(Stored data entries)
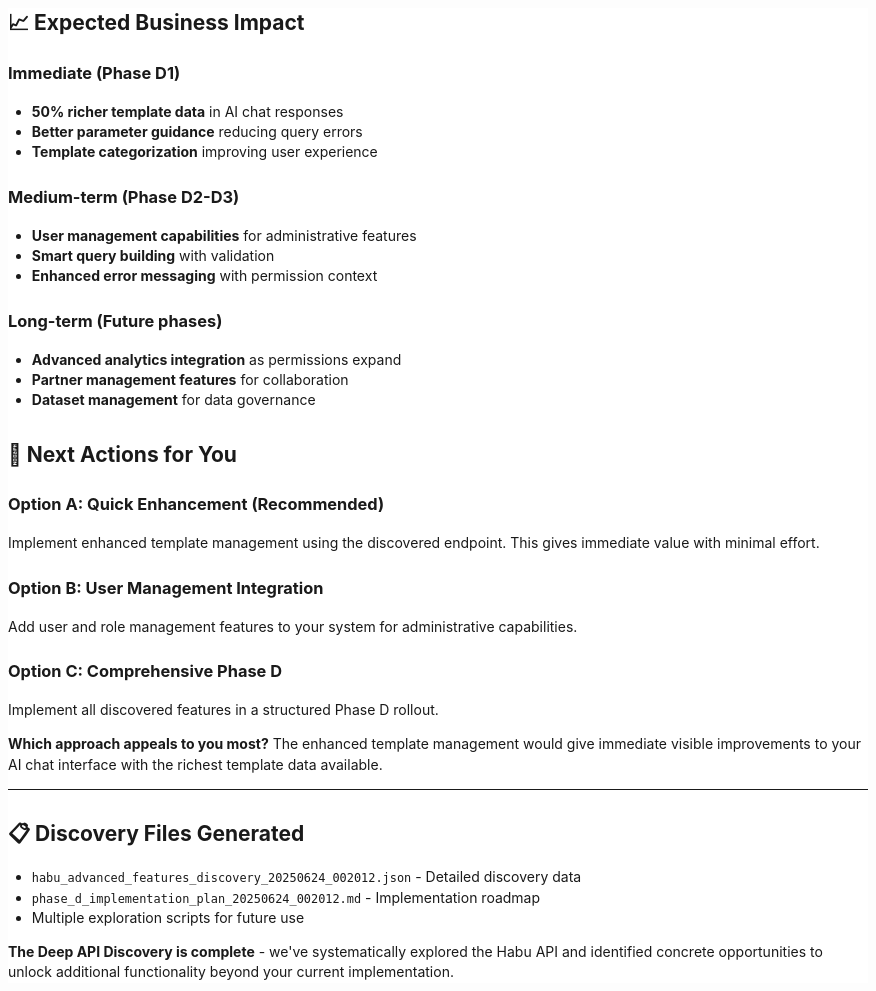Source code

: ## 📈 **Expected Business Impact**

### **Immediate (Phase D1)**
- **50% richer template data** in AI chat responses
- **Better parameter guidance** reducing query errors
- **Template categorization** improving user experience

### **Medium-term (Phase D2-D3)**  
- **User management capabilities** for administrative features
- **Smart query building** with validation
- **Enhanced error messaging** with permission context

### **Long-term (Future phases)**
- **Advanced analytics integration** as permissions expand
- **Partner management features** for collaboration
- **Dataset management** for data governance

## 🎯 **Next Actions for You**

### **Option A: Quick Enhancement (Recommended)**
Implement enhanced template management using the discovered endpoint. This gives immediate value with minimal effort.

### **Option B: User Management Integration**
Add user and role management features to your system for administrative capabilities.

### **Option C: Comprehensive Phase D**
Implement all discovered features in a structured Phase D rollout.

**Which approach appeals to you most?** The enhanced template management would give immediate visible improvements to your AI chat interface with the richest template data available.

---

## 📋 **Discovery Files Generated**
- `habu_advanced_features_discovery_20250624_002012.json` - Detailed discovery data
- `phase_d_implementation_plan_20250624_002012.md` - Implementation roadmap
- Multiple exploration scripts for future use

**The Deep API Discovery is complete** - we've systematically explored the Habu API and identified concrete opportunities to unlock additional functionality beyond your current implementation.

— WHAT IS NEEDED —
Turn every line of the items above into one numbered list, skipping the blank lines and omitting the pictures.

— SOLUTION FOR THIS PROBLEM —
1. Source code
2. : ## 📈 **Expected Business Impact**
3. ### **Immediate (Phase D1)**
4. - **50% richer template data** in AI chat responses
5. - **Better parameter guidance** reducing query errors
6. - **Template categorization** improving user experience
7. ### **Medium-term (Phase D2-D3)**  
8. - **User management capabilities** for administrative features
9. - **Smart query building** with validation
10. - **Enhanced error messaging** with permission context
11. ### **Long-term (Future phases)**
12. - **Advanced analytics integration** as permissions expand
13. - **Partner management features** for collaboration
14. - **Dataset management** for data governance
15. ## 🎯 **Next Actions for You**
16. ### **Option A: Quick Enhancement (Recommended)**
17. Implement enhanced template management using the discovered endpoint. This gives immediate value with minimal effort.
18. ### **Option B: User Management Integration**
19. Add user and role management features to your system for administrative capabilities.
20. ### **Option C: Comprehensive Phase D**
21. Implement all discovered features in a structured Phase D rollout.
22. **Which approach appeals to you most?** The enhanced template management would give immediate visible improvements to your AI chat interface with the richest template data available.
23. ---
24. ## 📋 **Discovery Files Generated**
25. - `habu_advanced_features_discovery_20250624_002012.json` - Detailed discovery data
26. - `phase_d_implementation_plan_20250624_002012.md` - Implementation roadmap
27. - Multiple exploration scripts for future use
28. **The Deep API Discovery is complete** - we've systematically explored the Habu API and identified concrete opportunities to unlock additional functionality beyond your current implementation.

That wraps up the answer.